広州東駅から駅前の林和西路を南にぶらぶら行って、右に曲がって西の方にまたぶらぶら。これだけ行っても、広州は大都市だなと思いました。


あすかのたび 広州東駅の建物


ふと、春節の飾り付けをした大きな門があったので、撮影したらそれまでたるんでいた門衛さんが、お立ち台の上からなんか言っています。地面に「軍事管理区域」とあって黄色い線で囲ってあるのも大仰です。「ああそうか、この線を出ろ」ということかと思い、黄線外からもう一枚撮ったら、えらい剣幕でこちらに来ようとします。「中国人民解放軍 軍事体育進修学院」とあるのでしょうか、「学校なのにそんな目くじら立てなくても」と思いましたが、隣地のタクシー会社の服務員さんが来て、ちょっと心配げな顔で「逃げろ」という仕草をします。中国では「上に政策あれば、下に対策あり」と言われるようですし、この際逃げるが勝ちということでしょうからすたこら逃げてきました。


あすかのたび


誰のためにあんなきれいな飾りをしているのでしょう。ここを西にちょっと行った場所に、近隣にある広州体育学院と共同で商業ビルを建設中のようで、これでがっぽりもうけようという魂胆が透けて見えそうです。
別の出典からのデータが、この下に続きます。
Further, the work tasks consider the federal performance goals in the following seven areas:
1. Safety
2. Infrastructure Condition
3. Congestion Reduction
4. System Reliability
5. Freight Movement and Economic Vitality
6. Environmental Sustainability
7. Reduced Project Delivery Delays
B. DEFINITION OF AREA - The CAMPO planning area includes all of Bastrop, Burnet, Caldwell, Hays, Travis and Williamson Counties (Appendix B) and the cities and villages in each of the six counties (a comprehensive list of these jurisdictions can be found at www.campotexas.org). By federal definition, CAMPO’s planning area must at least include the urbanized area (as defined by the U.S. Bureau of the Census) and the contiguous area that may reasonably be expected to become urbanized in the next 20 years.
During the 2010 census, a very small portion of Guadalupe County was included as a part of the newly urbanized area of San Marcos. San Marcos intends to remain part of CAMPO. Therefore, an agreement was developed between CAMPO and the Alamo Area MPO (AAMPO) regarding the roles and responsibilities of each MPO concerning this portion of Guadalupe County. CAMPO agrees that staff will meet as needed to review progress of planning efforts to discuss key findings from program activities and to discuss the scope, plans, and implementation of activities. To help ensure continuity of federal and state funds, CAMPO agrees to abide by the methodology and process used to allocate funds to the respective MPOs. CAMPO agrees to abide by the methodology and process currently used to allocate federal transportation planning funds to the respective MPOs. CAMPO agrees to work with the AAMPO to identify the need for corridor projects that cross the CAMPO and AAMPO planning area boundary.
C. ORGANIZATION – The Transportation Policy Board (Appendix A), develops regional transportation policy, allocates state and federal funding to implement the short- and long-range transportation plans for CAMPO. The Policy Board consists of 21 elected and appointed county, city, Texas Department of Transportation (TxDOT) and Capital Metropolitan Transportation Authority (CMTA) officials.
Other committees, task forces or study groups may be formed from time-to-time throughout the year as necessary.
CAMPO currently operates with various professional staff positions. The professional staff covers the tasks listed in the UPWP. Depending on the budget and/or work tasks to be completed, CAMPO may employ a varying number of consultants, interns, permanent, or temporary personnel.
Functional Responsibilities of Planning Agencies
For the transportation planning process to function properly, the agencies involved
それで、あの居丈高な態度は何だ!中国です。


あすかのたび


話は変わりますが、あとで澳門に行ったとき、世界文化遺産の教会が立ち並ぶ地区に「司法警察局」というのがあって、この看板と内部を撮影したところ、二人の職員がこわい顔で「中に入れ」と言って、中に連れ込まれました。期待をしたいところですが、雰囲気が微妙に違うよう・・・


あすかのたび


「ここは澳門だから、日本とは違う」「画像を消せ」と言っていますが、全消しの方法しか知らなくて、それは困りますし、澳門には総領事館がないようでしたので、“Consulgeneral office”と言うと、「ねえよ」で進退窮まりそうですから、とっさに“Let’s go to Japanese delegation office of foreign affairs”とかましました。(「お代官様、ご無体な!」路線は英語がむずいので止めにしました)


年かさの方が「こいつ、いっちゃってる」と思ったのか、他所にはずれてひとつ脱落。あとは若いおにいちゃんだけに。ここでもう一発“Are you doing anything wrong which people must not record in your judicial police office? ” とぶちかましました。



おにいちゃんはそれには答えずに「ねえねえ、その画像のときこうやって下の方を押せば、その画像の消去ができるんだよ」と韓国のようにデジカメを取り上げて勝手に操作することも遠慮して、指で指し示して説明するだけです。近寄ってくるとちょっとばかりかわゆいですし、「あっ、ほんとだぁ~」とへなちょこに。ボタンを1回押して消去終わり。



それで、何事もなくオフィスを出てきましたが、きっと「あいつ、何なんだよぉ」と言っていたことでしょう。かっこいい青年とのやりとりに不都合ありきを反省すると同時に、自由澳門の置かれた立場とあの青年達の未来に思いを致すと、深い同情の念を禁じえませんでした。(近くにポルトガルの旧総督邸がありますが、無粋にも今は五星紅旗が玄関上に翻っています)



ついでに、嫌韓派ではまったくないのですが、韓国でも名所旧跡などで日本人向けに不適切な用語の使用や誤りと思われる説明などに文句を言うことがあり、口論になるときもあります。かっこいいおにいちゃんにはこんなことは全然言わないので、二重基準なかりきやと、今度韓国に行ったら自省しなければならないと思います。